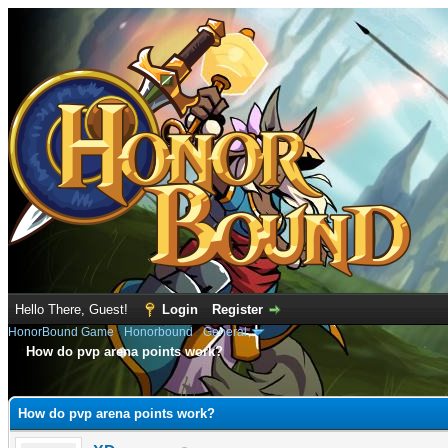
Hello There, Guest!
Login
Register
HonorBound Game
›
Honorbound
›
General
How do pvp arena points work?
e
How do pvp arena points work?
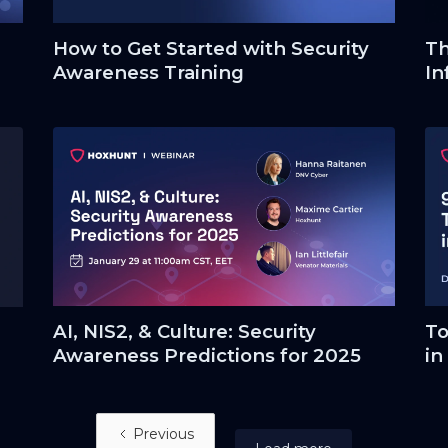
How to Get Started with Security
Th
Awareness Training
In
AI, NIS2, & Culture: Security
To
Awareness Predictions for 2025
in
Previous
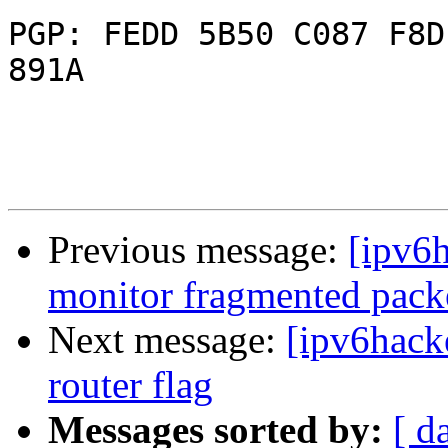
PGP: FEDD 5B50 C087 F8D
891A

Previous message:
[ipv6h
monitor fragmented packe
Next message:
[ipv6hack
router flag
Messages sorted by:
[ d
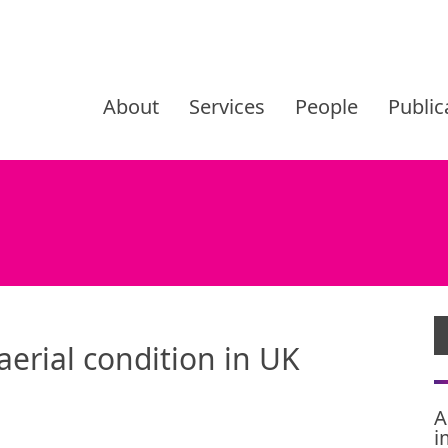
Skip
to
About
Services
People
Public
content
aerial condition in UK
A
i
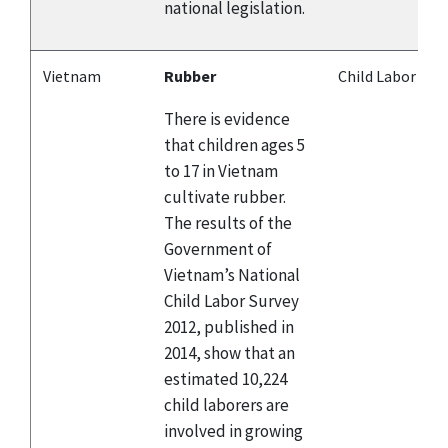
national legislation.
Vietnam
Rubber
Child Labor
There is evidence
that children ages 5
to 17 in Vietnam
cultivate rubber.
The results of the
Government of
Vietnam’s National
Child Labor Survey
2012, published in
2014, show that an
estimated 10,224
child laborers are
involved in growing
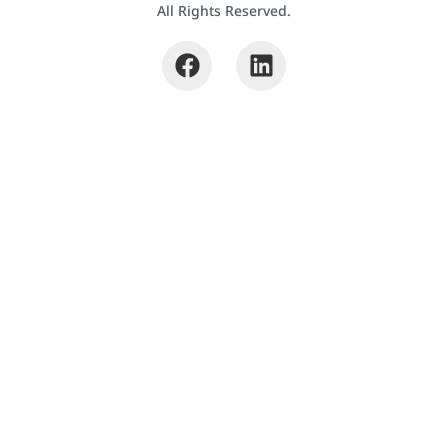
All Rights Reserved.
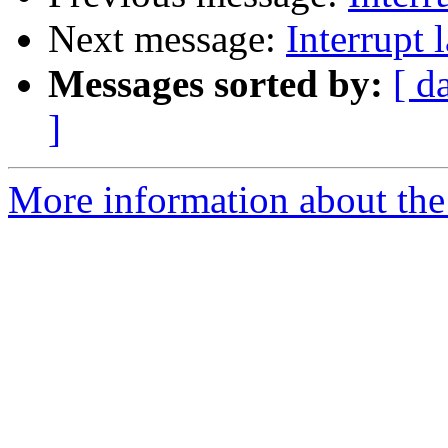
Next message:
Interrupt
Messages sorted by:
[ d
]
More information about the 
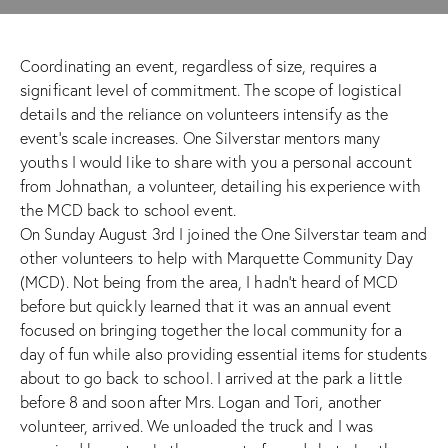
Coordinating an event, regardless of size, requires a
significant level of commitment. The scope of logistical
details and the reliance on volunteers intensify as the
event’s scale increases. One Silverstar mentors many
youths I would like to share with you a personal account
from Johnathan, a volunteer, detailing his experience with
the MCD back to school event.
On Sunday August 3rd I joined the One Silverstar team and
other volunteers to help with Marquette Community Day
(MCD). Not being from the area, I hadn’t heard of MCD
before but quickly learned that it was an annual event
focused on bringing together the local community for a
day of fun while also providing essential items for students
about to go back to school. I arrived at the park a little
before 8 and soon after Mrs. Logan and Tori, another
volunteer, arrived. We unloaded the truck and I was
□ □ □ □
--- TASK ITEM ---
Take the listing above and retype it exactly. Its pictures are to be omitted.

--- ANSWER SPACE ---
Hello There, Guest!
Login
Register
HonorBound Game
›
Honorbound
›
General
How do pvp arena points work?
e
How do pvp arena points work?
How to Get Started with Security
Th
Awareness Training
In
AI, NIS2, & Culture: Security
To
Awareness Predictions for 2025
in
Previous
PGP: FEDD 5B50 C087 F8D
891A

Previous message:
[ipv6h
monitor fragmented packe
Next message:
[ipv6hack
router flag
Messages sorted by:
[ d
Skip
to
About
Services
People
Public
content
aerial condition in UK
A
i
national legislation.
Vietnam
Rubber
Child Labor
There is evidence
that children ages 5
to 17 in Vietnam
cultivate rubber.
The results of the
Government of
Vietnam’s National
Child Labor Survey
2012, published in
2014, show that an
estimated 10,224
child laborers are
involved in growing
All Rights Reserved.
Next message:
Interrupt
Messages sorted by:
[ d
]
More information about the 
Coordinating an event, regardless of size, requires a
significant level of commitment. The scope of logistical
details and the reliance on volunteers intensify as the
event’s scale increases. One Silverstar mentors many
youths I would like to share with you a personal account
from Johnathan, a volunteer, detailing his experience with
the MCD back to school event.
On Sunday August 3rd I joined the One Silverstar team and
other volunteers to help with Marquette Community Day
(MCD). Not being from the area, I hadn’t heard of MCD
before but quickly learned that it was an annual event
focused on bringing together the local community for a
day of fun while also providing essential items for students
about to go back to school. I arrived at the park a little
before 8 and soon after Mrs. Logan and Tori, another
volunteer, arrived. We unloaded the truck and I was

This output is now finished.